I don't believe in a God but I'm almost positive I just shit out the devil.
her and i fucked to a michael jackson song and she had it memorized so she squealed every time he did
i love all of you. Physical. Emotional. Mental. All of it. When we speak i feel like a feather or a dragon depending on the conversation ...
Just came during my obgyn appt. I need to get laid.
I'm not proud of how I threatened that 8 year old during drunken laser tag
I legitimately forgot how to blow my nose just now. Sleep might be handy.
I told my dad my stomach hurt and he bet me ten bucks I couldn't throw up on command. He has no idea what I did last night and I got ten bucks.
im just going to make a prayer circle of top ramen packets and cheap beer
I think he bit my vagina. Who does that?
I need an office. I have big plans. I'm learning spanish this month.

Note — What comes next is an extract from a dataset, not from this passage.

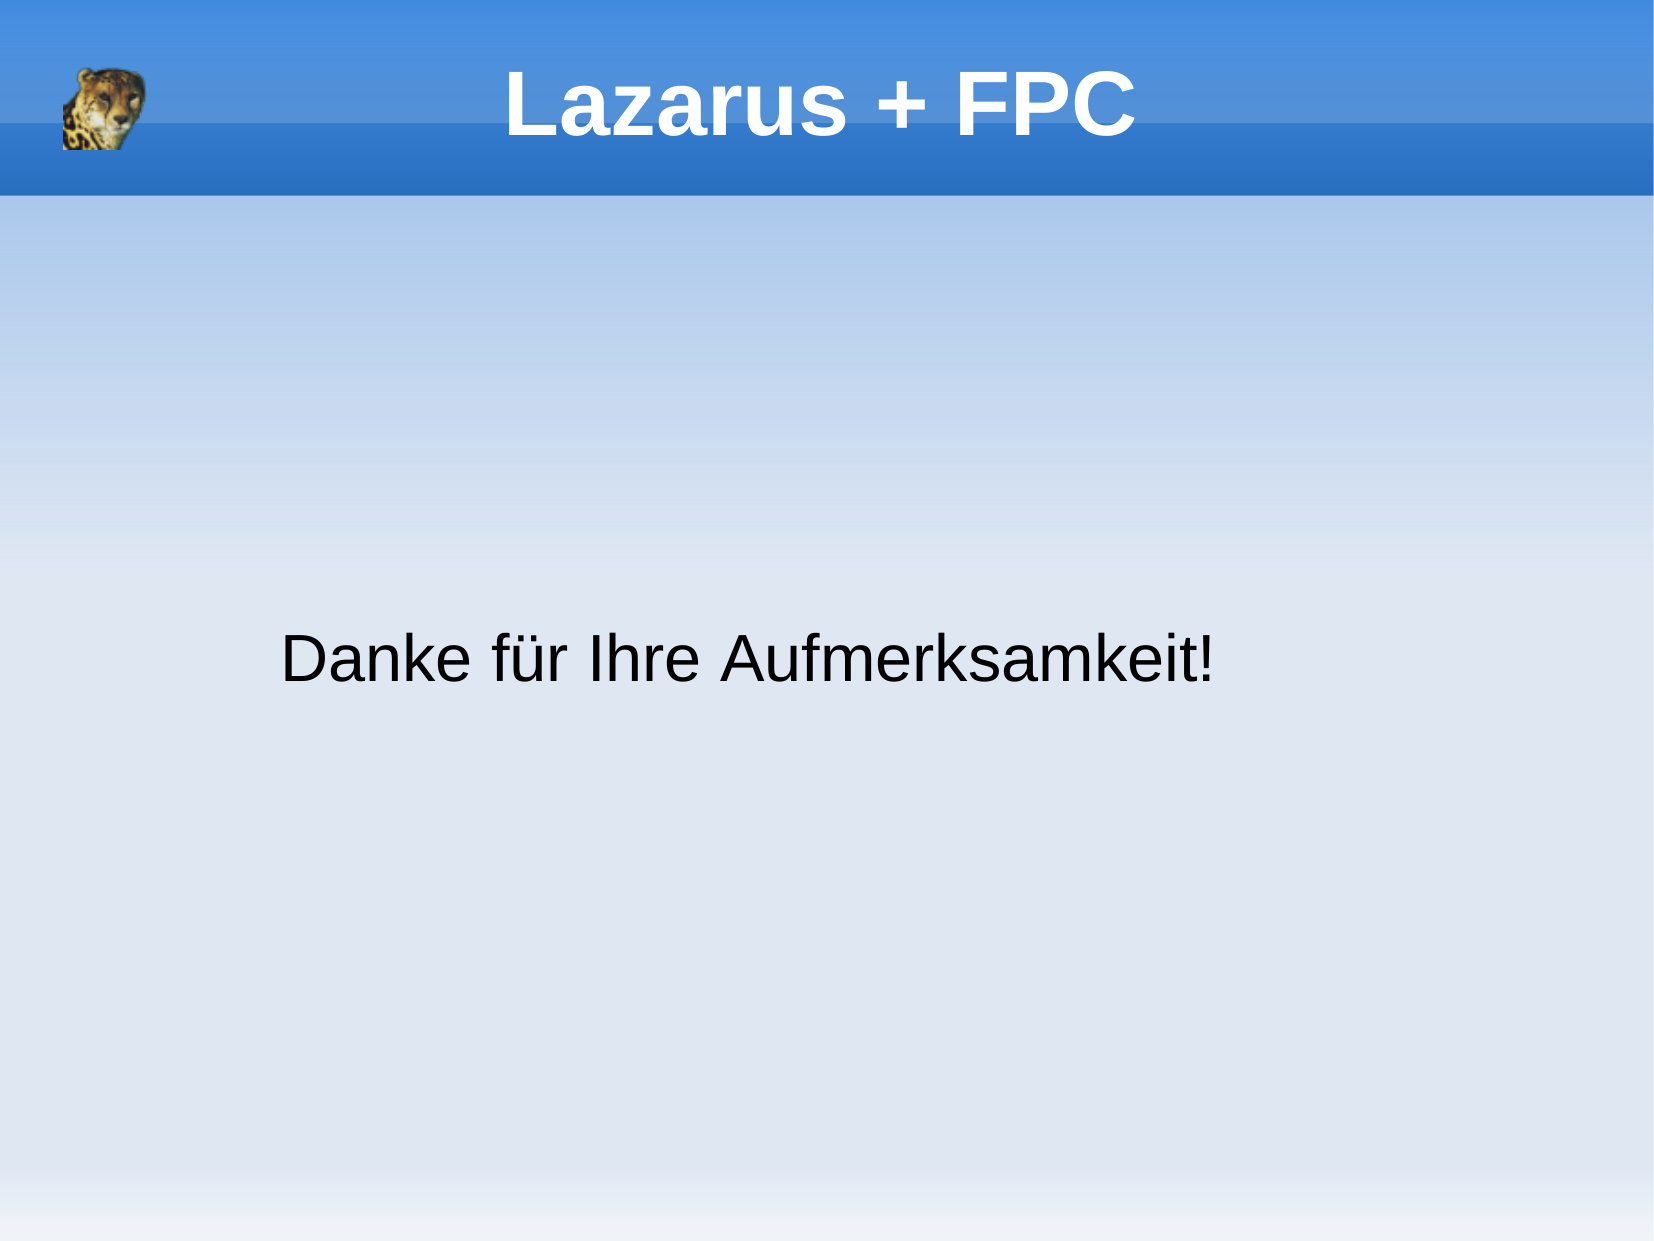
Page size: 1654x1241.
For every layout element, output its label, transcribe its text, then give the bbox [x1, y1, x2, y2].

There is a guy down by the river wearing a zebra print speedo and a sombrero, with a beer in each hand, screaming "This is America bitches!"
Apparently i tried to feed this guy's piranhas my whole left arm.. according to him, i was "showing them whos boss, bc if they try to eat my arm, im guna punch their face"
That was the best shit ever it was like an exorcism for my colon
Yeah, let's go with that. Fuck that weak moment of complete honesty I just had.
I’m going to fail his daughter so she stays in my class and I can keep fucking him. BEST. ORGASMS. EVER.